I'm very pleased with The Best American Mystery Stories 2010 (The Best American Series (R)). I do so-oo enjoy short stories at certain times, times when I might get interrupted a lot. And this year this book arrived at the perfect time. I was halfway finished with it when I went out of town a few days for Thanksgiving.
Since the main reason I enjoy short stories is that I can usually finish one in one or two "sittings," this was the perfect book to take with me. As it worked out, there were times when many family members traipsed through my daughter's home and then other times when we were alone for hours. Those conditions made the perfect climate to read these delightful little mysterious tales of crime. I can't believe how perfect it worked out. I was on the last story when we left for my return trip home and since her daughter accompanied us back, while they jabbered, I sat back and read--which made the drive seem much shorter. As good luck would have it, I finished the final story, "Blood and Dirt" by Ryan Zimmerman, when we were two blocks from my home.
Now on with my review: As other reviewers have told you, this book is part of a series called The Best American Series edited by Otto Penzler. He and others narrowed the submissions down to fifty and then passed those along to, Lee Child, the guest editor for this 2010 edition; he in turn, narrowed it to twenty.

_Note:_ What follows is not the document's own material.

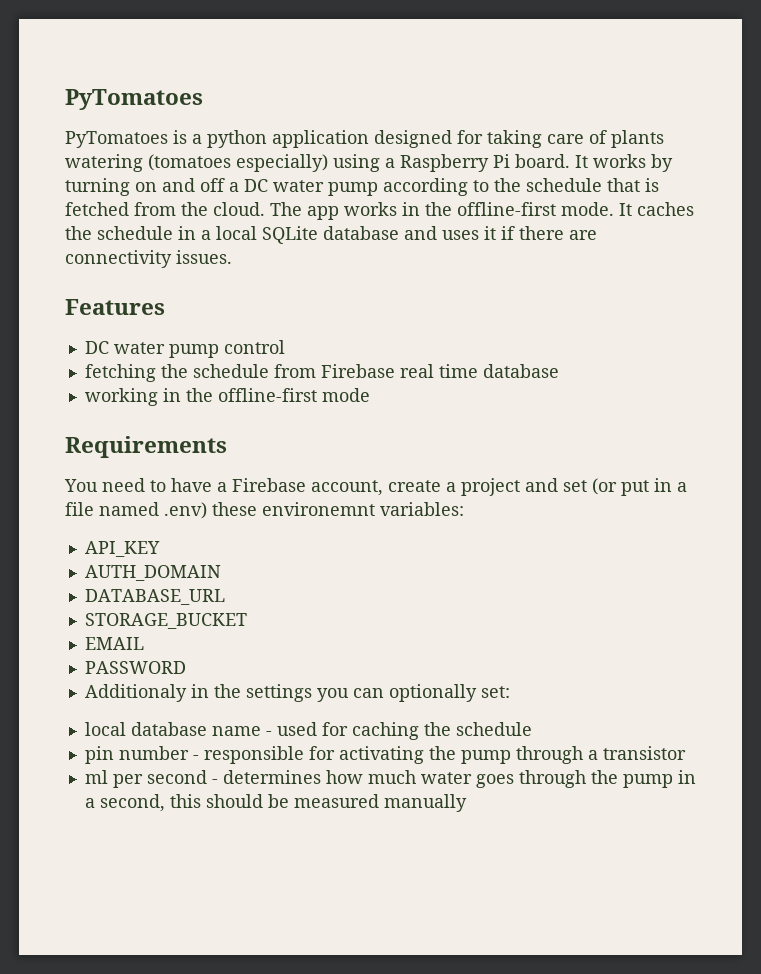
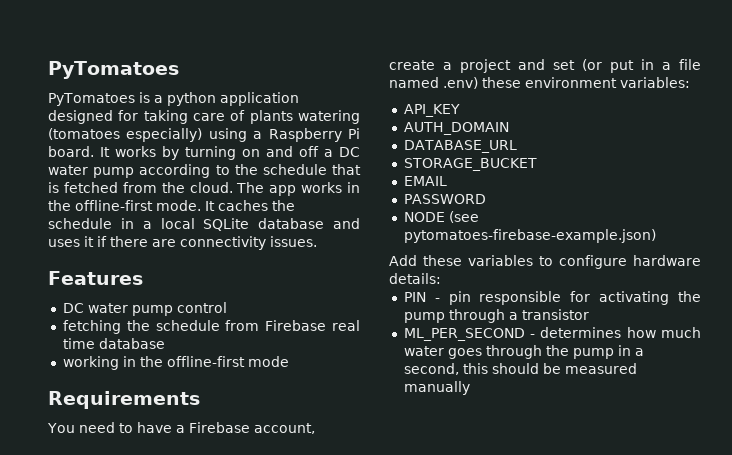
[262,502,375,516] environemnt -> [525,77,617,88] environment
[84,684,510,702] [84,722,532,740] [84,746,199,764] Additionaly in the settings you can optionally set: // local database name - used for caching the schedule // pin number - -> [403,211,479,223] [403,229,656,243] [389,255,701,269] [389,273,441,284] [403,291,471,305] NODE (see pytomatoes-firebase-example.json) // Add these variables to configure hardware details: // PIN - pin
[84,770,207,788] ml per second -> [403,328,525,341] ML_PER_SECOND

Since I thrive on the works of Lee Child, acclaimed author of the "Jack Reacher" series, and Otto Penzler, famous editor of mystery fiction in the United States and proprietor of The Mysterious Bookshop in New York City, I suspected this book would be chock full of chills and thrills.
And I was right; there wasn't a bad one in the batch! Lee Child did a masterful job of selecting an eclectic mix.
As I read, I chose not to pay attention to who wrote each individual story because I didn't want "fame" or author gender making my "favorite" choices for me. Since I'm known for supporting new authors, I wanted to be absolutely fair. In the end, I was pleased with my four choices: two were, indeed, big-name authors and two were lesser known. So it worked out!
I wasn't surprised that Dennis Lehane's "Animal Rescue" was my very favorite, even if I didn't know he wrote it. He is a wonderful writer. As LeHane says, this story is basically about loneliness. A loner bartender finds an injured dog in the "trash" and is aided in his rescue by a lonely young woman. In the process of caring for the dog they become close... My first choice must be a wise one because LeHane is now in the process of writing a screen adaptation of it for 20th Century Fox.
I was more than pleased that my second choice was "Designer Justice," especially when I learned that the author, Phyllis Cohen, had only had one other short story published before her death. (Be sure to read the contributor's note at back of the book, written by her widower. It's heart-breaking, with touches of humor.) This story is about justice served upon a petty crook who robs rich people. He kills a woman in a robbery, gets caught and then acquitted by a clever attorney. And you will never guess who hired the attorney and what justice that person metes out to the killer. A real chiller...worthy of Edgar Allen Poe.
My third choice is a delightfully clever story of ten attorneys who were kidnapped in San Antonio by the Mexican Army during the early years before Texas was a state. The prisoners endured rough treatment, formed close bonds, and were finally released several years later. When they went back to reclaim their former positions, they found other attorneys had taken their places. In the trouble that ensues, one of the prisoners kills someone and the others band to get him cleared in a very imaginative, clever way. Excellent plot and clear, clean writing by Jay Brandon, a writer who was formerly unknown to me, even though he's written fifteen novels and won many awards. I can see why!
I was also delighted to learn that the writer of my fourth choice is the late, great Kurt Vonnegut..ever lovable, ever the best. "Ed Luby's Key Club" is about a former Al Capone bodyguard and bootlegger who moved up to own an exclusive club and restaurant. He thinks he's immune to the law and when he commits a crime, he blames it on a happily married man with a number of children. Since Ed "owns" the town, poor Harve doesn't stand a chance. Nobody but a young doctor believes him and what that doctor does to prove Harve's innocence is extremely clever. Justice is served in a style only Vonnegut could conceive. Vonnegut, as you know, was one of the most influential writers of the twentieth century, known for his satire, dark stories and sci-fi.
Just think, folks--there are sixteen other stories just as spooky and delicious to entertain you...served up in juicy little tidbits to nibble on as time allows.
I really had a high time with this book at Thanksgiving. All that and turkey and all the trimmings too.